ASSIGNED TASK – Range to reproduce from the entries below: the line with "node 3, test 12: 2 -> 1", the line with "S2, Europe: 0.36 -> 0.0947", and every line in between. Give them exactly and give nothing else.

LISTED RECORDS –
>>>

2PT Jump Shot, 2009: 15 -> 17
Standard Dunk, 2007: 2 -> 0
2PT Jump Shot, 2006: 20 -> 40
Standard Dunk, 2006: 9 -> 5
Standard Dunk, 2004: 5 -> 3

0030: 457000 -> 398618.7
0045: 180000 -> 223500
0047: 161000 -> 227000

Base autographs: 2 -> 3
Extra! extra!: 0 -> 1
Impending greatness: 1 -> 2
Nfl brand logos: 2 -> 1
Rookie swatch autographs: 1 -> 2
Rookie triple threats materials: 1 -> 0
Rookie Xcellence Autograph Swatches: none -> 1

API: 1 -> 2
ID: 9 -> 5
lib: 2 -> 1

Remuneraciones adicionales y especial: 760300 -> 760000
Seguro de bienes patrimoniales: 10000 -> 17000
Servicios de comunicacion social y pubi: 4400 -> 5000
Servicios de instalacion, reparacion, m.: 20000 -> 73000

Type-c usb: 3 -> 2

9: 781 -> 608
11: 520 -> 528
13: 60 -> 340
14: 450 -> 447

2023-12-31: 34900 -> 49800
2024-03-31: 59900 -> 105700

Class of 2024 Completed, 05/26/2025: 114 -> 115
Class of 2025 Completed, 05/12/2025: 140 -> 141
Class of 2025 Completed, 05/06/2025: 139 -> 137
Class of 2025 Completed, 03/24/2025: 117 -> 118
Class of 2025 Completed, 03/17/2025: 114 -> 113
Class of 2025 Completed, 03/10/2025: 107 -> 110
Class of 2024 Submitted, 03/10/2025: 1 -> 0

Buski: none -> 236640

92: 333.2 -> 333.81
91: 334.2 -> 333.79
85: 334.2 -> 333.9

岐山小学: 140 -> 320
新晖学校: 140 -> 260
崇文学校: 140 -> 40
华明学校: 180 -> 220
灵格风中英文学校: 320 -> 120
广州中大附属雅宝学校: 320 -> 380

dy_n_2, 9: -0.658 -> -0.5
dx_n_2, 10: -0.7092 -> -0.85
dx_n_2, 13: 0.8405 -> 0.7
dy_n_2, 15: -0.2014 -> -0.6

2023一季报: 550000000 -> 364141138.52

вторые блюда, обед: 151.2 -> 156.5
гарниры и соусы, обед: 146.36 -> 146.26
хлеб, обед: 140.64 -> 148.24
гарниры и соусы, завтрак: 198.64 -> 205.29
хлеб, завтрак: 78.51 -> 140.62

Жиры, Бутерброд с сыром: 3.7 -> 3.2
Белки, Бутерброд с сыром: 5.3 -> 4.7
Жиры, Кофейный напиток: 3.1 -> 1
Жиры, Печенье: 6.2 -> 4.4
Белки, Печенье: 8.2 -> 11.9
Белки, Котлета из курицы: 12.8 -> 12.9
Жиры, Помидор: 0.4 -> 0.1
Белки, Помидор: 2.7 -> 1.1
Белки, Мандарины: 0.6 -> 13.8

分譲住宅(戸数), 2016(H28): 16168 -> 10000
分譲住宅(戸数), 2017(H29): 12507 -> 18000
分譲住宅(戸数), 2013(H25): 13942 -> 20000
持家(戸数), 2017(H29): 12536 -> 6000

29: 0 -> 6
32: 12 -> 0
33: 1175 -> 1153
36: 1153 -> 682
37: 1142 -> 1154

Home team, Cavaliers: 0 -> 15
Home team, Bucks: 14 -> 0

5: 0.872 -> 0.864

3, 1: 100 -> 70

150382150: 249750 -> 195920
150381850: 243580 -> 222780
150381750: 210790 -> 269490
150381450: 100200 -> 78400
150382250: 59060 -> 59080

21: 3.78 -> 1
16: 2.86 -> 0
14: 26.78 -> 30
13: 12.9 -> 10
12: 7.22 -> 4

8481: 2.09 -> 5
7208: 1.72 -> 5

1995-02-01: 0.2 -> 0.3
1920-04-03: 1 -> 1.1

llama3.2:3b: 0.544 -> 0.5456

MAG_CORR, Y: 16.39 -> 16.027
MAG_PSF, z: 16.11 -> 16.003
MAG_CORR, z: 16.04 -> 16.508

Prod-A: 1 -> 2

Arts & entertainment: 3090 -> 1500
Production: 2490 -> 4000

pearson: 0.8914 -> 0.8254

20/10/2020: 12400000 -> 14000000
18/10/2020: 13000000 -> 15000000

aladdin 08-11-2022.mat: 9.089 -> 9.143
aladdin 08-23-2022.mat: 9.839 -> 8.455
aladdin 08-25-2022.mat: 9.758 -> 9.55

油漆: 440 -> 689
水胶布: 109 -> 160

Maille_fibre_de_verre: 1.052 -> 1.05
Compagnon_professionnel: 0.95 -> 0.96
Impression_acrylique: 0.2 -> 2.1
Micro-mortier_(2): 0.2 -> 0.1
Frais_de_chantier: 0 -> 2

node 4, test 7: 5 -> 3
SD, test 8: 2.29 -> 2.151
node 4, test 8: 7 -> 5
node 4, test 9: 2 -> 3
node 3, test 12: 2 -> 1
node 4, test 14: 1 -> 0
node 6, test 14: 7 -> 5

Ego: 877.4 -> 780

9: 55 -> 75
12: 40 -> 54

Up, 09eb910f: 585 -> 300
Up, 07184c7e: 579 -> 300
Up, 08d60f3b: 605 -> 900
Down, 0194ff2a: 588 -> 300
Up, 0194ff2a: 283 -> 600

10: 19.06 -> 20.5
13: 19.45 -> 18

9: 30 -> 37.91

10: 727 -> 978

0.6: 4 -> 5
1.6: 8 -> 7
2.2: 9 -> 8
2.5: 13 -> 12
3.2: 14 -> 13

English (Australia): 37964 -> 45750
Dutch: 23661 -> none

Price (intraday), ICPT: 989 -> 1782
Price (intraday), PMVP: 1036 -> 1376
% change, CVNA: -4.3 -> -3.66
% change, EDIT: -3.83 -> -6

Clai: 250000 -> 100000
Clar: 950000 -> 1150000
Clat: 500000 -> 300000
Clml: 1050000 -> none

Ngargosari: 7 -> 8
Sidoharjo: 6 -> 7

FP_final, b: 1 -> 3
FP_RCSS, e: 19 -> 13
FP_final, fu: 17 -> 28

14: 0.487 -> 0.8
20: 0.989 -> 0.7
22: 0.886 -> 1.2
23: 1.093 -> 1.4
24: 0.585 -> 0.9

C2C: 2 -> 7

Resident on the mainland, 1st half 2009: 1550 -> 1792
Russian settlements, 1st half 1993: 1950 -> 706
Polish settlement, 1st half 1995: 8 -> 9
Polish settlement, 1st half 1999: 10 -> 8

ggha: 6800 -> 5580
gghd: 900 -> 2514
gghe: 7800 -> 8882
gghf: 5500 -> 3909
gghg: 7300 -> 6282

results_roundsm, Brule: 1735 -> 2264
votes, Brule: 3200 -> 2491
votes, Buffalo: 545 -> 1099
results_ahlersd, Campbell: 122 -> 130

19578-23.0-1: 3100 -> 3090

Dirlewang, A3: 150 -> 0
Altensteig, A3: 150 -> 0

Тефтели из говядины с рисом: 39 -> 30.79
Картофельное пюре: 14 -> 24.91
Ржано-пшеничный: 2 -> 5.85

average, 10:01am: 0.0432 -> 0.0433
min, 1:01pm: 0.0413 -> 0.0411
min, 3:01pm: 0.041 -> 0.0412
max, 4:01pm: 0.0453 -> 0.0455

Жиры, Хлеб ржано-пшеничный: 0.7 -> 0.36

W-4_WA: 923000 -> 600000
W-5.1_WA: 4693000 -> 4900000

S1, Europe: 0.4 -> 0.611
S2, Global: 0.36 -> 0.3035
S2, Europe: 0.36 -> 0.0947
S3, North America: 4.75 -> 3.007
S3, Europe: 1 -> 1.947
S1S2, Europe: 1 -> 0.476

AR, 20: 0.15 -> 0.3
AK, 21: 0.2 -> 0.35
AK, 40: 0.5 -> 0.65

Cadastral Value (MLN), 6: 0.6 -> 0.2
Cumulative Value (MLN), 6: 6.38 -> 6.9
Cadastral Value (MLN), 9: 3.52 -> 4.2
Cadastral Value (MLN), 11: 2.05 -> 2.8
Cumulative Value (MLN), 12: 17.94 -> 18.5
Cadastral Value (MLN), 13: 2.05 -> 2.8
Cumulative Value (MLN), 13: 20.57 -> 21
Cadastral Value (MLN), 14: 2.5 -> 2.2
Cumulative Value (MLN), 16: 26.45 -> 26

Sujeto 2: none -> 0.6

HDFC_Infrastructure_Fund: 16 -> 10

<<<

ANSWER FOR THIS EXERCISE –
node 3, test 12: 2 -> 1
node 4, test 14: 1 -> 0
node 6, test 14: 7 -> 5

Ego: 877.4 -> 780

9: 55 -> 75
12: 40 -> 54

Up, 09eb910f: 585 -> 300
Up, 07184c7e: 579 -> 300
Up, 08d60f3b: 605 -> 900
Down, 0194ff2a: 588 -> 300
Up, 0194ff2a: 283 -> 600

10: 19.06 -> 20.5
13: 19.45 -> 18

9: 30 -> 37.91

10: 727 -> 978

0.6: 4 -> 5
1.6: 8 -> 7
2.2: 9 -> 8
2.5: 13 -> 12
3.2: 14 -> 13

English (Australia): 37964 -> 45750
Dutch: 23661 -> none

Price (intraday), ICPT: 989 -> 1782
Price (intraday), PMVP: 1036 -> 1376
% change, CVNA: -4.3 -> -3.66
% change, EDIT: -3.83 -> -6

Clai: 250000 -> 100000
Clar: 950000 -> 1150000
Clat: 500000 -> 300000
Clml: 1050000 -> none

Ngargosari: 7 -> 8
Sidoharjo: 6 -> 7

FP_final, b: 1 -> 3
FP_RCSS, e: 19 -> 13
FP_final, fu: 17 -> 28

14: 0.487 -> 0.8
20: 0.989 -> 0.7
22: 0.886 -> 1.2
23: 1.093 -> 1.4
24: 0.585 -> 0.9

C2C: 2 -> 7

Resident on the mainland, 1st half 2009: 1550 -> 1792
Russian settlements, 1st half 1993: 1950 -> 706
Polish settlement, 1st half 1995: 8 -> 9
Polish settlement, 1st half 1999: 10 -> 8

ggha: 6800 -> 5580
gghd: 900 -> 2514
gghe: 7800 -> 8882
gghf: 5500 -> 3909
gghg: 7300 -> 6282

results_roundsm, Brule: 1735 -> 2264
votes, Brule: 3200 -> 2491
votes, Buffalo: 545 -> 1099
results_ahlersd, Campbell: 122 -> 130

19578-23.0-1: 3100 -> 3090

Dirlewang, A3: 150 -> 0
Altensteig, A3: 150 -> 0

Тефтели из говядины с рисом: 39 -> 30.79
Картофельное пюре: 14 -> 24.91
Ржано-пшеничный: 2 -> 5.85

average, 10:01am: 0.0432 -> 0.0433
min, 1:01pm: 0.0413 -> 0.0411
min, 3:01pm: 0.041 -> 0.0412
max, 4:01pm: 0.0453 -> 0.0455

Жиры, Хлеб ржано-пшеничный: 0.7 -> 0.36

W-4_WA: 923000 -> 600000
W-5.1_WA: 4693000 -> 4900000

S1, Europe: 0.4 -> 0.611
S2, Global: 0.36 -> 0.3035
S2, Europe: 0.36 -> 0.0947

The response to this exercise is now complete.